Comparisons of different hardware configurations for shimming can be challenging due to a variety of factors including: 1) subject demographics, 2) differences in sampling coverage and ROI definition, including extracerebral components and voxel exclusion criteria, 3) base magnet performance and any perturbations to the B₀ homogeneity associated with in-bore hardware differences, 4) accuracy of the modeling of the fields generated by the shims and 5) accuracy of the acquired and reconstructed B₀ maps, e.g. resolution, maximum duration of B₀ encoding, SNR and other protocol details. While all of these factors can influence shimming performance, accurate field mapping is critical.
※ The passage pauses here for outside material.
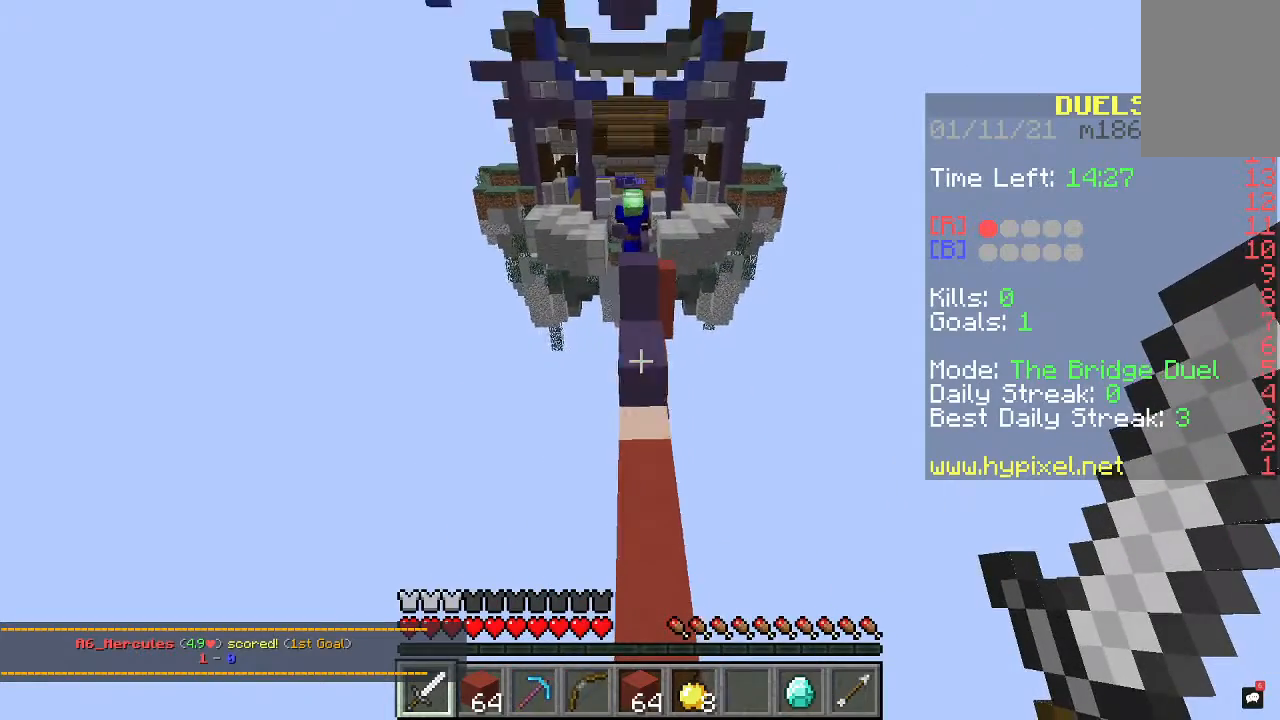
{"keys": ["w"], "mouse": [], "events": []}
Use of small pixels (i.e. lower SNR) and short maximal B₀ evolution times (reduced phase/Hz dynamic range) will reduce accuracy [34] , while longer minimum B₀ evolution times place greater reliance on unwrapping routines [35] and very large pixels in extremely inhomogeneous regions can be lost due to intravoxel dephasing. Table 3 provides comparisons with recent literature reports. The present data are consistent with our previous report [6] using static shimming, with an 11% increase in inhomogeneity associated with the increase in slice coverage from 99 to 114–116mm. As an independent and endogenous measure of homogeneity, the ability to visualize the intrinsic gray/white matter susceptibility difference across a large fraction of the brain provides a “ground-truth” assessment and argues for both the accuracy of the mapping and performance of the methods and hardware. Use of the VHOS insert (which includes nearly all 4^th order terms) results in the visually evident remaining inhomogeneities being largely dominated by intrinsic gray/white matter differences or C5/S5 contributions, suggesting that in-plane inhomogeneities up through 4^th order have been largely eliminated. For all 3 DSU methods, over the superior 4cm of the brain, σB₀ on a slice-by-slice basis approaches 4–5Hz. At this level of performance, the remaining inhomogeneity is largely dominated by the intrinsic susceptibility difference between gray and white matter.

Table 3:

Comparison with previously reported data

	This report	Ref. [24]	Ref. [9]
Configuration	SH 1st–4th+	32 Ch. MC	48 Ch. MC
Slice Coverage	114–116mm	124mm	117mm
Resolution	3×3×2mm3	2.4×2.4×2mm3	1.7×3.4×3mm3
ΔTE Times	1,2,4 and 8ms	1.02ms	0.33,1 and 3ms‡
Static	24.9±2.5	41.2±6.2*
MB=1	15.1±1.7 (39%) (A)	23.7±5.0* (43%)	13.3±1.7
MB=1	14.3±1.5 (43%) (B)
MB=2	14.4±2.0 (42%) (C)	27.6±5.6* (33%)
MB=3	18.6±3.2* (25%)	33.3±5.7* (19%)
MB=4	21.2±3.4* (15%)

SH - spherical harmonic, MC - multi-coil,

^‡Parameters used for initial field map,

^*Simulated value, (A,B,C) – DSU strategy used, % reflects the % improvement relative to static shimming

Conclusions

DSU with a very high degree spherical harmonic shim insert reduces the B₀ inhomogeneity in the human brain at 7T, from a mean of 24.9±2.5Hz (static 1^st-4^th+) to 15.1±1.7Hz (SBS-DSU). Analysis of the spatial dependence of the spherical harmonic terms shows that MB_s with equivalent performance to SBS shimming is theoretically possible. With the current spherical harmonic shim insert, this was experimentally verified with MB_s=2, giving 14.4±2.0Hz inhomogeneity and a reduction in in-plane distortions in EPI data.